“May you live in interesting times,” says the ancient Chinese proverb which people often refer to as an ancient Chinese curse. These are certainly interesting times: refugee children being separated from their parents at the border, Donald Trump meeting with King Jung-un, Mueller investigating Russia’s possible interference in a US Presidential election… We have much to concern ourselves with these days, as it seems the entire world is shifting and churning. Yet, exactly because in these same interesting times the future rolls towards us in an ominous cloud, we invite you to reflect on our roots – as Americans, as global citizens, as Southerners, if you’re from this neck of the woods, but also as parents, as children, siblings, aunts and uncles, as organisms of a biological world that connects us all at the root.

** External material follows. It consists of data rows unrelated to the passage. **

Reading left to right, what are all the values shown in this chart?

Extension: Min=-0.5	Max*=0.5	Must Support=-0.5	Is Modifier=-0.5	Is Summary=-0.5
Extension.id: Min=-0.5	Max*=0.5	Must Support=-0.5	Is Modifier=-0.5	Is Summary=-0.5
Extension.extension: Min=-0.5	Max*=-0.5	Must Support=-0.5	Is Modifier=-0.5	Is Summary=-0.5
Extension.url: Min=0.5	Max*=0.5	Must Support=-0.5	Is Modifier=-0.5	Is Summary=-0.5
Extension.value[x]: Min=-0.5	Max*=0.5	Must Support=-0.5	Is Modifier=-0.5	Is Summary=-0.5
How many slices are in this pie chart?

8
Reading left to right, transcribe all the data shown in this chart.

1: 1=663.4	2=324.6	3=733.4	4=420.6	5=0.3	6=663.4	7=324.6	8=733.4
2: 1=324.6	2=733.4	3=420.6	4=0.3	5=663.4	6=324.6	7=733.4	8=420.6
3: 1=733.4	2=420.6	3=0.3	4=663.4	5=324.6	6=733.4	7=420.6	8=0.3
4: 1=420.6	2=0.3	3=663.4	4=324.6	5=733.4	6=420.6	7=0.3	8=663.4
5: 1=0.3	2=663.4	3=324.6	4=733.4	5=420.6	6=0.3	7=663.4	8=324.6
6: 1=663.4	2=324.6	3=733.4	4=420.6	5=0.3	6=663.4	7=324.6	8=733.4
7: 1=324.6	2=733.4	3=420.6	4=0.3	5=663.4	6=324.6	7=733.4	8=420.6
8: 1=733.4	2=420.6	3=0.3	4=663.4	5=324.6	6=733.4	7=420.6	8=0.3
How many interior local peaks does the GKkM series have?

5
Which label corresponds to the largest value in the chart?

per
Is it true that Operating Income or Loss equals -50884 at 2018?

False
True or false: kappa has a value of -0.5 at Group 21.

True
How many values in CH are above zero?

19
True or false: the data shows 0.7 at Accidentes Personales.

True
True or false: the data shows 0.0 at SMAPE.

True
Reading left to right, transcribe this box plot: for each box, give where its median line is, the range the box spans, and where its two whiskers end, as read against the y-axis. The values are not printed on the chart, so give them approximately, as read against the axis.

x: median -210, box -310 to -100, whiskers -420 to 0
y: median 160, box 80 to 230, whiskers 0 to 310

This issue of Wraparound South asked our contributors to sends us their interpretations of this strange word “root,” its connotations so mixed and often ominous in the American South because of the violence of its past, but also one that echoes with familial love, with reverence for traditions that, in the end, we preserve to honor our ancestors, those whose lives, struggles and sacrifices permitted us to move forward into time, to greet another day, another year, another decade. It was not surprising to see how many responded with literature that focused on family bonds, but also on ancestry, from Europe, Africa, Latin America, intuitive, tender reflections on the immigrant experience, on the ultimate sacrifice of exile and adaptation that many of our ancestors submitted to out of love, and on the effect of that sacrifice on the younger generations.
We hope that you will enjoy our selection. We hope that as you read you reflect as well on your own roots, not only with respect to an abstract ideal of the “greatness” our country presumably enjoyed, but in terms of that which connects you to the depths of this planet, our mother earth, that which enables you to thrive and grow.
Thank you for your continued patronage of our journal, and thanks to the volunteers and interns who helped us complete this issue. We would not be here without your support.